New Years Hike up Grandfather Mountain

On New Year’s Day I decided to take a six mile solo hike to the top of Grandfather Mountain. With an elevation of 5,964 feet it is the highest peak in the Blue Ridge Mountain Range. Grandfather Mountain, a North Carolina State Park and an International Biosphere Reserve, is a rugged, monolithic piece of rock that dominates the skyline from most any vantage point in the greater Blowing Rock/Boone/Banner Elk area. While the property is not as large as Blue Ridge Mountain Club, Grandfather Mountain’s 3,200 acres is rich in flora and fauna and represents the South’s best high alpine landscape and high altitude hiking experiences. 

My hike was scheduled for daybreak and was intended to be a tribute to the New Year. It was symbolic for many reasons. Firstly, I wanted to start the year with a positive, clear, and achievable goal; secondly, if you have seen my waistline lately you would know that I was motivated by the benefits of the exercise; and finally, I wanted to have some quiet time to clear my mind, absorb the lessons of 2011 and refocus my energy on a productive 2012. 
The goal was Calloway Peak and my route was the Daniel Boone Scout Trail. At the starting elevation, approximately 4,000 feet, New Year’s day started very cold, gray and with the threat for snow. I, however, was dressed warmly, had backcountry provisions in case of an accident, and was determined to continue. It is a humbling experience hiking in such a vast landscape. Most of the time I only noticed the steady rasp of my breathing, but periodically the mountain calls for your attention…a snap in the forest, the wind blowing through the trees,  shafts of sunlight peaking from under the clouds, the changes of dark and light intensity as you pass through different forest landscapes. Likewise, after a while the phantoms of my mind call for my attention as well and trigger unmistakable questions about my mortality…are there bears or mountain lions lurking in the shadows? What if I twist my ankle, break my leg or fall from a cliff? Regardless, these are not uncommon thoughts for any solo hiker and I persevere.

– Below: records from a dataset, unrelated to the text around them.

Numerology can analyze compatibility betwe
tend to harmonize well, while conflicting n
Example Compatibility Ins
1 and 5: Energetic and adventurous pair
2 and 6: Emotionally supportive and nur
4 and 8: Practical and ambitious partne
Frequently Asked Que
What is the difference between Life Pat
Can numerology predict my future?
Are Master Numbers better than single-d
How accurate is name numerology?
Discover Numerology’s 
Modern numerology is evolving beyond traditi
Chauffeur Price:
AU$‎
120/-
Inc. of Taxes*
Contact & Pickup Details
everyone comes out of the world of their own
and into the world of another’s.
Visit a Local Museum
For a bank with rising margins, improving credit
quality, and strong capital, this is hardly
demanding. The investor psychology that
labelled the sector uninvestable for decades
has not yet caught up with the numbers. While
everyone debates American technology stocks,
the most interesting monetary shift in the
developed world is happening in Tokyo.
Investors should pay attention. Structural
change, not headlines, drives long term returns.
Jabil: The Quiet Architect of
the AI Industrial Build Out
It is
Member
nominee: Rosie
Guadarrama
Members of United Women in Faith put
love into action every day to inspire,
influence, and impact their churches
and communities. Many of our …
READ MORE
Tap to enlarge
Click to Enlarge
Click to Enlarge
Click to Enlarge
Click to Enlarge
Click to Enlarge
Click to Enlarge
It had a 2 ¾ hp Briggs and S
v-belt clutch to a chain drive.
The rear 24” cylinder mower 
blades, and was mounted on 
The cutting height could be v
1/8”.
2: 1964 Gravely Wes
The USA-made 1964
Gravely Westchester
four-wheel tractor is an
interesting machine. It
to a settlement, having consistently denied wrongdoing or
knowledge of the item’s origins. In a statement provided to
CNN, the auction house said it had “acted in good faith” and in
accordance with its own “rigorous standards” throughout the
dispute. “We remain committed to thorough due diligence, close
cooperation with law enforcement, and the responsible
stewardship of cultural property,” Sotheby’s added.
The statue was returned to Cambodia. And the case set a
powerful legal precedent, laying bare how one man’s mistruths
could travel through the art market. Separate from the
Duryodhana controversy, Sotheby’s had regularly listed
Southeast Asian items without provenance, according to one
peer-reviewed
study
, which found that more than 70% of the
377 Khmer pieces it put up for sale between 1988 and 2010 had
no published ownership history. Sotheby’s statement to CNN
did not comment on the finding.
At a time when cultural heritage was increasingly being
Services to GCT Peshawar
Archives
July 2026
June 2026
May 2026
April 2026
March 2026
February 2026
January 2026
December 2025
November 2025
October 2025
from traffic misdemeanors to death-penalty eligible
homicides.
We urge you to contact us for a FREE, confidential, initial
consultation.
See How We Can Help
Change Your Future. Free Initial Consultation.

After about two hours of hiking I finally reached the final quarter mile. With only a couple of hundred feet in elevation remaining the path became very treacherous with ice floes and snow. I bullied through several hundred feet of trail, slipping and sliding, holding onto trees and branches to help pull myself along the icy trail and up the rocky faces. I continue ahead determined to reach the top, but find that my footing is increasingly unsure and the mortality issues from the previous parts of the hike screaming in my head. Reluctantly, I turn around and head back down the mountain.  
As I return down the trail my first inclination was to be disappointed in not standing at the pinnacle of the mountain; But after a while I am comforted by the knowledge that while I did not reach my intended target, the goal of the day was still achieved: a little soul searching, a little exercise and a few more lessons about myself to take into the New Year. Oh well, I’ll try it again next weekend…I love living in the mountains!!!